Ever since I discovered the benefits of alcohol, at the age of five, I have had a hard time keeping wine down. Even the so-called good stuff tastes like badger urine to me.

The only people who can stomach wine of any vintage are teenage girls, unemployed journalists, middle-aged homosexuals and housewives who use it to wash the Valium down.

Apart from anything else, one of the natural flavourants in wine comes from chameleons. I am the first to agree that any animal capable of looking forward and backwards at the same time, let alone changing colour at will, deserves to be harvested, liquidised and drunk slowly with a little lightly salted mozzarella and biscuits on the side. But however much they deserve to die, chameleons have never really made wine any more palatable. More earthy, perhaps, but not palatable.

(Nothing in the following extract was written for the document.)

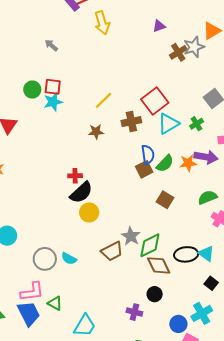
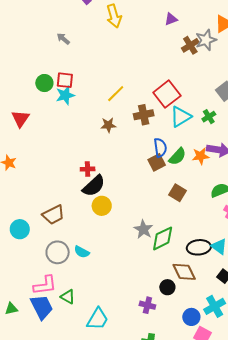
brown trapezoid: (112, 251) -> (53, 215), moved
brown diamond: (159, 265) -> (184, 272), moved

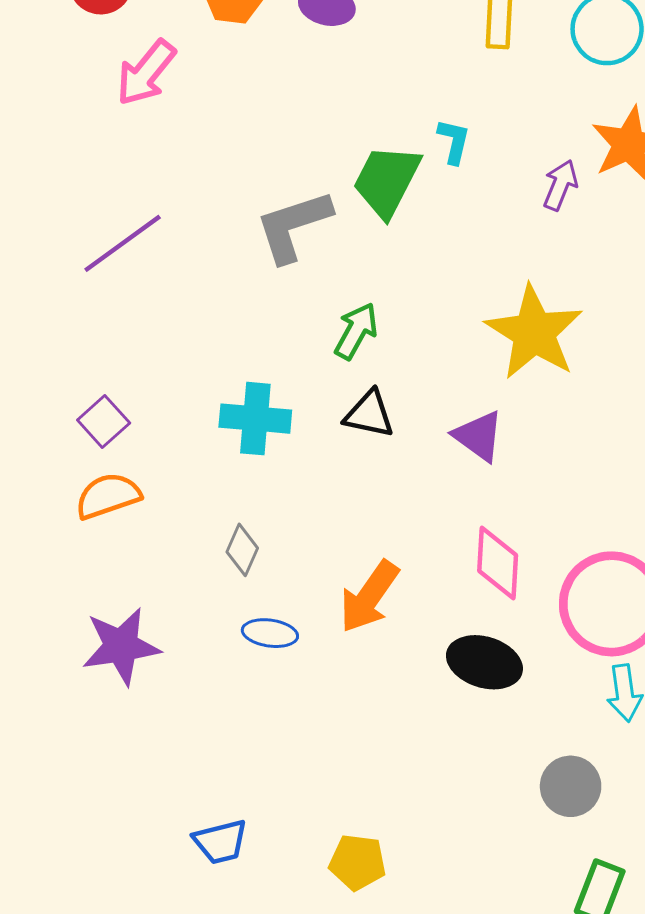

The wine industry is so far up its own provincial decanter that it thinks it is superior to everyone else dealing in food and beverages and marginally related substances sold through a hole in a brick wall.

What we need to do is destroy the myth that wine farmers are somehow providing a more useful service to humanity than farmers or Mrs Bismillah and her fabulous mutton rotis.

Wine farmers generally have more money than roti farmers, and this is why we tend to stand slack-jawed in awe of these shameless grape-mongers.

Because they live in magnificent mansions on sprawling estates with wanton wives in jodhpurs and children with blue eyes and blonde hair, you instinctively believe they are a higher life form. You need to sober up.

They make their money by producing more than 800 million litres of wine each year. And every single drop passes through somebody’s liver. Okay, not every drop. A fair amount ends up down the side of your car.

They manufacture a product that disappears within hours of buying it. And once you have finished with it, the only evidence you ever had it is a brain too big for its cranium and a monkey armpit mouth. And possibly two broken legs and a criminal record.

Why do you think wine farmers and their conniving connoisseur acolytes always pick up a glass by its stem? They would have us believe that it’s done to avoid warming the wine, but those of us who have been around these swine know that it’s to prevent the police from lifting a clean set of prints.